• Extract:
Re: IDE Disk Problems

Floody (
Wed, 12 Feb 1997 14:48:56 -0500 (EST)


On Thu, 13 Feb 1997 wrote:


> >Your next disk drives should be SCSI. You will probably never replace
> >them, only transfer them to other systems when you replace them with the
> >latest higher-speed, larger-space units when they become available.
> >One-point-two gigabyte drives are now considered "obsolete", you can get a
> >few for the cost of a real poor 2 gigabyte IDE drive. The only problem is
> >you will need a SCSI Controller and they are not cheap. A good one will
> >set you back maybe US$300.
> I have read a number of messages related to the quality of IDE drives and WD drives in particular and I believe that I have to respond to give the other side of the story.
> I have had what I consider to be a reasonable amount of sys-admin experience (including running an ISP for over a year). Currently I run 3 OS/2 servers, 5 Linux servers, 2 NT servers, and quite a few workstations. All the OS/2 and Linux machines have IDE hard drives, most of the hard drives are WD (about 10 WD drives in operation now, but I've gone got rid of a few of the smaller ones - 340meg drives aren't much use now). I have not had a single problem with a WD drive that could be attributed to the drive (mis-use of `rm` doesn't count as a drive problem). However with the NT systems running SCSI drives (Seagate and Maxtor drives mainly with Adaptec, NCR, and DPT controllers) I have had heaps of problems. Strange crashes on boot, data loss in running system, systems booting up and suddenly crashing when previously they had worked fine.

• Data supplied:
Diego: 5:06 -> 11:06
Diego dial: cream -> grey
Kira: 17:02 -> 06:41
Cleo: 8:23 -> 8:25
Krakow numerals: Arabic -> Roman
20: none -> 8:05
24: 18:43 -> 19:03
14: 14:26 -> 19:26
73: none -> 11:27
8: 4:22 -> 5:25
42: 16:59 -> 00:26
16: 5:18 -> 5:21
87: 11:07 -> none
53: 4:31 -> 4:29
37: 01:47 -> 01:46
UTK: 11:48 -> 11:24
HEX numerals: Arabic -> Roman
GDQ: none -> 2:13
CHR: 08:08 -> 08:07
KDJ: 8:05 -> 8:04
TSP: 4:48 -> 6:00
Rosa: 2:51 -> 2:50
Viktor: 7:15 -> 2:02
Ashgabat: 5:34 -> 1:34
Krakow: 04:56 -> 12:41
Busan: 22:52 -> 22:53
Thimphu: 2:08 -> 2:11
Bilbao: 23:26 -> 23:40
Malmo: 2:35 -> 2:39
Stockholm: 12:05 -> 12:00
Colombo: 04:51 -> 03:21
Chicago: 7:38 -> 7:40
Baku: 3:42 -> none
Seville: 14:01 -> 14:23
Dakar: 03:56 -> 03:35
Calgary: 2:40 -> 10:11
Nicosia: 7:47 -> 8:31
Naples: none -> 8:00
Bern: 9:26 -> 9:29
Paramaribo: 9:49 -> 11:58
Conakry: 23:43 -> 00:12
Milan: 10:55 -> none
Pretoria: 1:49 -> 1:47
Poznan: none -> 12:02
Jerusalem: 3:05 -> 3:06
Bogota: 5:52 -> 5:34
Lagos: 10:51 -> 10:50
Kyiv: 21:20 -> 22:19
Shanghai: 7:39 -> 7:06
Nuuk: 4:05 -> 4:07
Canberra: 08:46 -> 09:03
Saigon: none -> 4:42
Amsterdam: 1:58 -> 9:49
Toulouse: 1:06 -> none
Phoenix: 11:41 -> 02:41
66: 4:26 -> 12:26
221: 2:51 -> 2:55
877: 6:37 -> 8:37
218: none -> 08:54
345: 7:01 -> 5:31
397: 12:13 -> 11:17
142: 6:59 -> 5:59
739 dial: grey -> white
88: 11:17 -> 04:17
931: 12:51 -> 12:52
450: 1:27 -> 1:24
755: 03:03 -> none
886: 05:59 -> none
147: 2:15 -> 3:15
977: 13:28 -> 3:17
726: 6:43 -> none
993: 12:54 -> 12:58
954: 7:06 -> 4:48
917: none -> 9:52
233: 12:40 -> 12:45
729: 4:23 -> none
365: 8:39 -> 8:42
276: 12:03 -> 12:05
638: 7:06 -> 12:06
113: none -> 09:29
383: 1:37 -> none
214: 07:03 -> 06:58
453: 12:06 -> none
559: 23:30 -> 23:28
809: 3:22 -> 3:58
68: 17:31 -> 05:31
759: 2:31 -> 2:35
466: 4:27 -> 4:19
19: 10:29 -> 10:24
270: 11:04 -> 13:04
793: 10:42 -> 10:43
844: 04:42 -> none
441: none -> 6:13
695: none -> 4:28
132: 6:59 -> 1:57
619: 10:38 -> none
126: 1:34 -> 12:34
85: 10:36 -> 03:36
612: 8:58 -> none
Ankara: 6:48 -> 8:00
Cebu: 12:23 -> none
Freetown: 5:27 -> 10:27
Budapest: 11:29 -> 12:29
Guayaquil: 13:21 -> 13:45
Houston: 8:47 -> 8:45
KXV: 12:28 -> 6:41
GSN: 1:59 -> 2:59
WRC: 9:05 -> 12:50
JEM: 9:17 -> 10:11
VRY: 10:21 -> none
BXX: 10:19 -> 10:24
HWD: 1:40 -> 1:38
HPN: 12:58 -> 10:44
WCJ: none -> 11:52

• What you need to do:
(A) Name every controller maker mentioned in the IDE disk post.
(B) Set down the clock entries verbatim, starting at the first entry and ending at the line that contains "HEX numerals: Arabic -> Roman", with both of those lines included.
The clock entries and the IDE disk post are unrelated.

• Responses in order:
(A) Adaptec, NCR, DPT

(B)
Diego: 5:06 -> 11:06
Diego dial: cream -> grey
Kira: 17:02 -> 06:41
Cleo: 8:23 -> 8:25
Krakow numerals: Arabic -> Roman
20: none -> 8:05
24: 18:43 -> 19:03
14: 14:26 -> 19:26
73: none -> 11:27
8: 4:22 -> 5:25
42: 16:59 -> 00:26
16: 5:18 -> 5:21
87: 11:07 -> none
53: 4:31 -> 4:29
37: 01:47 -> 01:46
UTK: 11:48 -> 11:24
HEX numerals: Arabic -> Roman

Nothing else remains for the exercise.